- ENUNCIADO 1 -
Reproduce el fragmento del texto sobre ética empresarial comprendido entre "La ética es un" y "generación de valor.", ambos incluidos.
- ENUNCIADO 2 -
Prosigue el texto sobre ética empresarial a partir de su última oración.

- TEXTO PARA REVISAR -
──────────
Ética empresarial, un camino que se debe recorrer

2017-11-30T17:17:48+00:0015 Noviembre, 2017|

Fuente: emol

Jesús Martínez, Socio Fundador de The Ethical and Human Rights Compliance (EHRC)

En las últimas semanas, pudimos ver en los medios de comunicación que para las empresas es muy fácil cruzar la delgada línea que pueda destrozar su imagen corporativa. Esto demuestra que las organizaciones están cada día más expuestas a sufrir daño reputacional, a veces sin ser conscientes de que sus acciones pueden desprestigiar su lugar de trabajo e incluso conllevar pérdidas económicas.

La ética es hoy más que nunca un factor muy importante, al ser uno de los principales soportes de la sostenibilidad que tienen las empresas y los agentes que llevan a cabo este comportamiento son las personas. Por este motivo, es crucial estar sondeando cuál es la percepción que tienen de su ambiente laboral, si están a gusto o tienen problemas, y más importante aún, asegurarse de cumplir con los códigos de ética y los valores universales.

La ética es un pilar relevante para la sostenibilidad, porque minimiza riesgos económicos, reputacionales y morales, entre otros, siendo un gran diferenciador y es una importante alianza emocional entre consumidores y sociedades demandantes, de una forma más honesta y humana de hacer negocios y en donde se tiene un concepto más amplio y compartido de la generación de valor.

Hoy en día, las empresas cumplen un rol esencial como catalizadora de una mejor sociedad a través de sus acciones y su compromiso con la comunidad, por este motivo el comportamiento ético que deben asumir es importante, ya que enseñan a trabajar, brindan valores, fomentan y crean una cultura, siendo un ente social que actúa como factor de cambio.

Hay algunos estudios que demuestran el costo que deben asumir las empresas, por un problema ético, como la corrupción. Por ejemplo, en México puede tener un impacto negativo del 10% del PIB, en Brasil solo la corrupción de Petrobras se estima que costó el 1 % de PIB, por nombrar a las economías más grandes de la región.
──────────
- DATOS PROPORCIONADOS -
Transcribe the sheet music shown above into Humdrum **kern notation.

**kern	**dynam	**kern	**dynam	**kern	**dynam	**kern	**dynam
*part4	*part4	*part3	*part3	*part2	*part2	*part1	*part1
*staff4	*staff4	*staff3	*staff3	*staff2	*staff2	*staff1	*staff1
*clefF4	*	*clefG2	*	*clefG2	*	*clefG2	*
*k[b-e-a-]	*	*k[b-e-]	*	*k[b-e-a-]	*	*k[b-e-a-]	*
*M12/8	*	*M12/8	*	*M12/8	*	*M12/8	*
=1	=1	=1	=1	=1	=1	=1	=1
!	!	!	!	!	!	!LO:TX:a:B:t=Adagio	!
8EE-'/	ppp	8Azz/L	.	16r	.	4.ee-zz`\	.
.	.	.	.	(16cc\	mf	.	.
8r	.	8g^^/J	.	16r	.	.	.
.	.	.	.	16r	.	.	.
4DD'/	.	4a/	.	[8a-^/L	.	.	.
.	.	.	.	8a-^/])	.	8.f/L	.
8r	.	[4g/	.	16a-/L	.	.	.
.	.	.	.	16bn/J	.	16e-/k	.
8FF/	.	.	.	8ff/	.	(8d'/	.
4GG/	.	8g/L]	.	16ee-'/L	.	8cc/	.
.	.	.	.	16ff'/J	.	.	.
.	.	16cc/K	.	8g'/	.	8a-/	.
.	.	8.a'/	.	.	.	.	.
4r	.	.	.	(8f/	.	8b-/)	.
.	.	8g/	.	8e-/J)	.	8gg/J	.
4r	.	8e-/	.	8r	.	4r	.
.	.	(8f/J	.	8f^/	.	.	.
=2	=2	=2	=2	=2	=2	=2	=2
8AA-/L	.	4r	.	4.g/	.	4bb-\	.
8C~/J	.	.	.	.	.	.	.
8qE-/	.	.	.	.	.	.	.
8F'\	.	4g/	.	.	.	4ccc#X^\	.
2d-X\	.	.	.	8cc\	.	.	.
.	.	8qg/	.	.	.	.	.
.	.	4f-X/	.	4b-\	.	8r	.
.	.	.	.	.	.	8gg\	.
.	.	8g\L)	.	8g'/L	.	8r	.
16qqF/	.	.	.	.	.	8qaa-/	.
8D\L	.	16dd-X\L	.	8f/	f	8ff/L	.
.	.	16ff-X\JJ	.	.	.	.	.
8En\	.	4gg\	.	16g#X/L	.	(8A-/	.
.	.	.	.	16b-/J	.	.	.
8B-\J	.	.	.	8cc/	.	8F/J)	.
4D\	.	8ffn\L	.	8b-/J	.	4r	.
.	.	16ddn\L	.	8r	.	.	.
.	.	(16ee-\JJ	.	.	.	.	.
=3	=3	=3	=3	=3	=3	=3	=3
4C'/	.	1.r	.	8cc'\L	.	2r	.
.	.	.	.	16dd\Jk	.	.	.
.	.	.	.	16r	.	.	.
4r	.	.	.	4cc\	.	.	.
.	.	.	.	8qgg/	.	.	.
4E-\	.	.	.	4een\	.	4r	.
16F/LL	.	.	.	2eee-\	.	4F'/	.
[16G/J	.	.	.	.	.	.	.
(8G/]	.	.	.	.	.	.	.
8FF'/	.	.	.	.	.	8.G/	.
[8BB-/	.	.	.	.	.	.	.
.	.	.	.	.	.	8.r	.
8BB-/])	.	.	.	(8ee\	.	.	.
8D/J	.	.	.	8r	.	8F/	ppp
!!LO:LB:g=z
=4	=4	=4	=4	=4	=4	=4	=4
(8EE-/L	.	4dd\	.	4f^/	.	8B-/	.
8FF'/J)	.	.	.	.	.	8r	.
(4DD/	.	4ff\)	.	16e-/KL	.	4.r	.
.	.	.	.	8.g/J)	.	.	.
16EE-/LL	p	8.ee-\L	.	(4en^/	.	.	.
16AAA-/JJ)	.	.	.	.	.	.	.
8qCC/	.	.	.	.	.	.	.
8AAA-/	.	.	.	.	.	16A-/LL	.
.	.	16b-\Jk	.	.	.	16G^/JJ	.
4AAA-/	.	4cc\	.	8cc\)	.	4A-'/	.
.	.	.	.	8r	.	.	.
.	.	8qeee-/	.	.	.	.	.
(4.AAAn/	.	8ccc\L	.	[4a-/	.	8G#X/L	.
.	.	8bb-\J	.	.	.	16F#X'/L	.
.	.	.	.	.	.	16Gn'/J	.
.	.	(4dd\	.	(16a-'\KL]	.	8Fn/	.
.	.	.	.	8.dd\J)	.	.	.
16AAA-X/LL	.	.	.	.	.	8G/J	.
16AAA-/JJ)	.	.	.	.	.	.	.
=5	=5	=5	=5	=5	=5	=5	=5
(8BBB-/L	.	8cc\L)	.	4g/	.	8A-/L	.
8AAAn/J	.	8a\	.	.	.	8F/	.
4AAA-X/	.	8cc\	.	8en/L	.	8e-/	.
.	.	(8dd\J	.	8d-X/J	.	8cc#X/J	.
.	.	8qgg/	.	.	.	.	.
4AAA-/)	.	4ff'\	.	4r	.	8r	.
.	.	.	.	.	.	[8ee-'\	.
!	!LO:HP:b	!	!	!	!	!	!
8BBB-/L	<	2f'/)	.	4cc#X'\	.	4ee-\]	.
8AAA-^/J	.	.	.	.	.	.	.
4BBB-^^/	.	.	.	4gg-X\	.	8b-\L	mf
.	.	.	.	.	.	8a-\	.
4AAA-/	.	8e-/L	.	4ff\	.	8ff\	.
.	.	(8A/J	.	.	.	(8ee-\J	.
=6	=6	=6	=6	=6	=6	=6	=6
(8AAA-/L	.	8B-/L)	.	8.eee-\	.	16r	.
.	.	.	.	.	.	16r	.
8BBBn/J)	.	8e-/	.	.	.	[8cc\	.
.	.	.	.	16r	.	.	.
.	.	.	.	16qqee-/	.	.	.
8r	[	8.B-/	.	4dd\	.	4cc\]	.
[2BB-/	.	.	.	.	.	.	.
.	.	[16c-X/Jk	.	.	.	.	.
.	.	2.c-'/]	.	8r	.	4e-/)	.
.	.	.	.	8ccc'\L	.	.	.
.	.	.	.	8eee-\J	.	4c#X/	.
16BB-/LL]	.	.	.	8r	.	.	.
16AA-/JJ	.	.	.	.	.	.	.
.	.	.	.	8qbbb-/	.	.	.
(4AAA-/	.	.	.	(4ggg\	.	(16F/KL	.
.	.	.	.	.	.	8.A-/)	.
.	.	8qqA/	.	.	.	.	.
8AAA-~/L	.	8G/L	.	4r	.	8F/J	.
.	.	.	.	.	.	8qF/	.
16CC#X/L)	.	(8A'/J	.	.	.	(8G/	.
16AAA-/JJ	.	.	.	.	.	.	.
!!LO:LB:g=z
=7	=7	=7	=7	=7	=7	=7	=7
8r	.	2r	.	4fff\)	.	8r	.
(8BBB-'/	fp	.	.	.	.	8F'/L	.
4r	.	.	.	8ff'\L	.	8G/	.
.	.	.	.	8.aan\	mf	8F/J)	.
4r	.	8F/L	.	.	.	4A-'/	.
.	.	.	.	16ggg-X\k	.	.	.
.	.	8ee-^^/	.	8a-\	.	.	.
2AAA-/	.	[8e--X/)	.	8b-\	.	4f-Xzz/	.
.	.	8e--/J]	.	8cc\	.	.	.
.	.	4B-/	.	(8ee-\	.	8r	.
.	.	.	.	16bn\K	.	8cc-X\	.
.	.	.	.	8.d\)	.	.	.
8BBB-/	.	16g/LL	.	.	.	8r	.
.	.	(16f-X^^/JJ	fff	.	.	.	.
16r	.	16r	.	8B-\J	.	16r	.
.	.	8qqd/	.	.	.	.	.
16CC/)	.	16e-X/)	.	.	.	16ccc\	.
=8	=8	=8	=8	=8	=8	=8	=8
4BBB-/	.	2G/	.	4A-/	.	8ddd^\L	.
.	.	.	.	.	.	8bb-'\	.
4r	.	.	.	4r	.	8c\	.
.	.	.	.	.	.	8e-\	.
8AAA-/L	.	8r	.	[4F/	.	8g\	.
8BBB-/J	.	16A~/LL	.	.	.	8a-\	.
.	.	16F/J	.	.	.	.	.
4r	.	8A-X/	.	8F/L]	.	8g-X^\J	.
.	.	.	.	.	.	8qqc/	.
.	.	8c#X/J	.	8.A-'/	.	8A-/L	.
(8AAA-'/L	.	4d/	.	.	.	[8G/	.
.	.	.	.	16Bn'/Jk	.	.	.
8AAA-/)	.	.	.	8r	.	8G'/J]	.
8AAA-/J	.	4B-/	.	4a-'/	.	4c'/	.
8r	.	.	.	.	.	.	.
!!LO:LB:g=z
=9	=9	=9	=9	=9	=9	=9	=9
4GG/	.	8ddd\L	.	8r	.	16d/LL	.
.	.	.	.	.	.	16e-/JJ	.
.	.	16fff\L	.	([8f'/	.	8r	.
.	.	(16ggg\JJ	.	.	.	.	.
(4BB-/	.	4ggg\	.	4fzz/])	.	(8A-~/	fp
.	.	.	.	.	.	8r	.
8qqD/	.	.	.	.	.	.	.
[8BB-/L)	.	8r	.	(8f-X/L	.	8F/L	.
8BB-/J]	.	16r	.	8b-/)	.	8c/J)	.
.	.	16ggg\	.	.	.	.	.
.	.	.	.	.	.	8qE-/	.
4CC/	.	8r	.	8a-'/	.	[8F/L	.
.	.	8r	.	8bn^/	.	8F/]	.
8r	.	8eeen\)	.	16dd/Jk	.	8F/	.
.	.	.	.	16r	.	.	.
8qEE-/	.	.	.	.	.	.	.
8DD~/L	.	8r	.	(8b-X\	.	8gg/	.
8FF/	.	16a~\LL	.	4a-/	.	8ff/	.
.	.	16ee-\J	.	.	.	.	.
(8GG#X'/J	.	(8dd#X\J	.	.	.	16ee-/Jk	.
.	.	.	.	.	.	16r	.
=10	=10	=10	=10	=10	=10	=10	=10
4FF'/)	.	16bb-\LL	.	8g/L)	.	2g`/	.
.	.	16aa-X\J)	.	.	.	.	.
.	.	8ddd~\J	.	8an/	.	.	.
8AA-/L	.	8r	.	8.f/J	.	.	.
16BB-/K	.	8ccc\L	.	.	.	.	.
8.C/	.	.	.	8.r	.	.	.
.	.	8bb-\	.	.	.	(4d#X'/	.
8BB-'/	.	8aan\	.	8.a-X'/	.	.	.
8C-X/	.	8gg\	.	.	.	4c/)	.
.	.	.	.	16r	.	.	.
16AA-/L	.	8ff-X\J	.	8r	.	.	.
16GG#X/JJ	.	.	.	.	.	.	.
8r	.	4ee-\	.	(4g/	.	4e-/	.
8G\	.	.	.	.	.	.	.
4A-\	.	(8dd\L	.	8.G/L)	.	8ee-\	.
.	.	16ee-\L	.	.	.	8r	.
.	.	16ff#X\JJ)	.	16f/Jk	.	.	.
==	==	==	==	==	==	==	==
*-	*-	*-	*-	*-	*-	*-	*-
──────────
- ESPACIO DE RESPUESTA 1 -
La ética es un pilar relevante para la sostenibilidad, porque minimiza riesgos económicos, reputacionales y morales, entre otros, siendo un gran diferenciador y es una importante alianza emocional entre consumidores y sociedades demandantes, de una forma más honesta y humana de hacer negocios y en donde se tiene un concepto más amplio y compartido de la generación de valor.

- ESPACIO DE RESPUESTA 2 -
En América Latina estamos avanzando en el tema y saben que lo primero que deben hacer es crear conciencia que el comportamiento ético es muy relevante para la generación de valor integral y sostenido.

Asimismo, los cargos más altos son clave, empezando por el consejo de administración, la comunicación, la medición, los canales de denuncias, el seguimiento y la continua medición, y el convencimiento que esta es una tarea de largo plazo.

Las empresas ya pueden contar con plataformas e índices para medir la ética de la organización, directa e indirectamente, y es fundamental que se haga a tiempo. Si antiguamente era importante evaluar la calidad en los precios competitivos y logística, hoy eso es necesario, pero no suficiente.

La exigencia social demanda a que las organizaciones sean cada día más éticas, más sensibles y que realmente agreguen valor desde una perspectiva más amplia, no solo generar utilidades.

Es ser y parecer. Cuidar los riesgos, estar atentos y generar un valor social que se transforme en la sostenibilidad de las empresas, la cual finalmente igual impactará positivamente en el resultado económico de la compañía, pero con un valor adicional: el respeto y valoración social.